:: Given passage ::
One of the many inventive functions resident on the server will request that the server apply an algorithm to determine and transmit navigational waypoints and/or magnetic compass headings for a safe course between the current position of the vessel and a future position as designated by the vessel operator. The operator may optionally interface these transmitted waypoints and/or magnetic compass headings to a vessel autopilot in order to provide setpoints for automatic control of the vessel navigation system. The transmitted course waypoints and/or magnetic compass headings will include compensation for any current unsafe conditions that exist in the region of the course such as underwater obstructions, storm conditions (high winds, waves, fog), nearby participating vessels, etc. This latter feature of the invention is particularly useful should the vessel operator suddenly become incapacitated or disoriented.
In a preferred embodiment, the server software algorithm continuously and automatically tracks the participating vessel(s) within a given region via digital wireless signals and then conducts automatic analyses of the vessels' position, speed, and direction with relation to other participating vessel(s) in the region. The result of these analyses may cause the server software algorithm to initiate a transmission of data, again via digital wireless signals, to one or more of the participating vessels in the region. The vessel on-board special purpose device that includes an intelligent Display, GPS, and transceiver/modem will receive these signals. This special purpose device can be handheld or mounted to the vessel. The device will have the capability to proactively warn-for; collision with a participating vessel or an underground or known surface obstruction, significantly off-course or delayed from float plans preloaded on the server database, and/or other reasons related to vessel tracking.
As additional functional and more sophisticated embodiments within the hierarchy of those available, the fail-safe server software algorithms will include the capability to conduct analyses of the participating vessels' relative position, speed with respect to fierce storms, high winds and waves, low water and other dangerous conditions. In each case, it is key to the invention that the server will automatically initiate the transmission of proactive warnings to the appropriate participating vessel(s). Another important embodiment is the capability to respond to vessel operator's request for navigational waypoints and/or magnetic compass headings for a safe course between the current position of the vessel and a future position as designated by the vessel operator. These waypoints and/or magnetic compass headings may be interfaced to the vessel autopilot for safe automatic navigation of the vessel.
The degree of server functionality available to any given participating vessel is optional and is selected from a hierarchy by a vessel's owner or operator. However, future marine navigation regulations, government agencies and/or other governing bodies may mandate some functions.
Another embodiment of the invention also contains a ‘manual intervention’ or ‘non-automatic’ capability where a keypad integral with the vessels' special purpose devices permits operators to key-in and immediately send a high-priority digital packet to the server. The packet will contain information that indicates either an emergency (Mayday) or less severe conditions relating to the vessel. The keypad may also be used by the vessel operator for queries for information that is resident in the server's relational database.
An important feature of the preferred embodiment is that in the case of a Mayday, a coded entry, accompanying the Mayday key-in will instantaneously provide transmission of the nature of the emergency and thereby reduce or avoid loss of valuable time normally associated with establishing voice contact and queries. In a Mayday, the fail-safe server automatically, at all times of the day or night, retransmits the alert and the nature of the Mayday to the US Coast Guard of Homeland Security, to other emergency services and to either specific or all participating marine vessels in the covered region. The Emergency alert will also be interfaced in parallel with the Rescue 21 system via a VHF/DSC Marine Radio transmission.
:::
Exercise set:
A – From the vessel-tracking passage, print the stretch from "The degree of" through "server's relational database.".
B – According to the vessel-tracking passage, what system will the Emergency alert also be interfaced with in parallel?
:: Available data ::
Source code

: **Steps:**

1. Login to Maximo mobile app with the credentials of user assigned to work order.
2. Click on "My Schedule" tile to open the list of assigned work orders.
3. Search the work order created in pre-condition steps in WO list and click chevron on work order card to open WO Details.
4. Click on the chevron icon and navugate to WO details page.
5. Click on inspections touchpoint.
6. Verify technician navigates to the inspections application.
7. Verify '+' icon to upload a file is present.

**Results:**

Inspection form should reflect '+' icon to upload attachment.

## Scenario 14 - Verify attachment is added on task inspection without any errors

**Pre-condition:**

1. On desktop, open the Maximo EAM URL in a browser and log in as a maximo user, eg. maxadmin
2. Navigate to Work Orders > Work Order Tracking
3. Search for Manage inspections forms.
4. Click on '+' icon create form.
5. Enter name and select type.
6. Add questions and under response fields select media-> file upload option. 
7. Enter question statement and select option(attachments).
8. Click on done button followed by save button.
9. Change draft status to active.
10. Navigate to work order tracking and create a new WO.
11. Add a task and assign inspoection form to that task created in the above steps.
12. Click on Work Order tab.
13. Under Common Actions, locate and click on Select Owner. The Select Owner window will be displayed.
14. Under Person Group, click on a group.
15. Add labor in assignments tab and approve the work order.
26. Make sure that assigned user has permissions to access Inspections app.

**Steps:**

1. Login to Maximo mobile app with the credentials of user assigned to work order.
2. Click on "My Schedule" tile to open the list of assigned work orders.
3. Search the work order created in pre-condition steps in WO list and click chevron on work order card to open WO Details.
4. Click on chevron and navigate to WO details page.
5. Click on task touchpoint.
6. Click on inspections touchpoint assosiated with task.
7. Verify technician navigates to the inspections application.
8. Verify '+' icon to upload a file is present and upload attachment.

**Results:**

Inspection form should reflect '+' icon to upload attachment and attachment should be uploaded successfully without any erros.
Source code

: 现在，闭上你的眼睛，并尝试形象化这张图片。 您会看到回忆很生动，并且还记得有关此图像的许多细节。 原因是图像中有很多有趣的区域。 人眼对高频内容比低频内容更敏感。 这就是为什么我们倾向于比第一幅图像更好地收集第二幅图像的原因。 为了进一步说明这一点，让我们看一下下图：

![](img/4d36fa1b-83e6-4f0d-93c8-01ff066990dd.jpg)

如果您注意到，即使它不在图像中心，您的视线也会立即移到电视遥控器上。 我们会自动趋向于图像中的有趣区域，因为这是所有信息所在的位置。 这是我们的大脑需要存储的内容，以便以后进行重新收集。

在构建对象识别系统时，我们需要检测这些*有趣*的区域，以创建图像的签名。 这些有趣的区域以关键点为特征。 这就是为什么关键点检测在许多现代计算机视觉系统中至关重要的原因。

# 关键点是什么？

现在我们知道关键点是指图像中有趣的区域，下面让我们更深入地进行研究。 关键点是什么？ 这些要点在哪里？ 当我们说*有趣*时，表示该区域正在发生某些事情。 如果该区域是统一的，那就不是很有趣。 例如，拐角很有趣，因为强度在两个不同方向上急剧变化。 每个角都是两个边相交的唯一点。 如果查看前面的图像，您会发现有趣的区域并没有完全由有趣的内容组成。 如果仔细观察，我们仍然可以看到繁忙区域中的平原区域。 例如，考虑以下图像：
:::
Responses per task:
A –
The degree of server functionality available to any given participating vessel is optional and is selected from a hierarchy by a vessel's owner or operator. However, future marine navigation regulations, government agencies and/or other governing bodies may mandate some functions.
Another embodiment of the invention also contains a ‘manual intervention’ or ‘non-automatic’ capability where a keypad integral with the vessels' special purpose devices permits operators to key-in and immediately send a high-priority digital packet to the server. The packet will contain information that indicates either an emergency (Mayday) or less severe conditions relating to the vessel. The keypad may also be used by the vessel operator for queries for information that is resident in the server's relational database.

B – The Rescue 21 system, via a VHF/DSC Marine Radio transmission.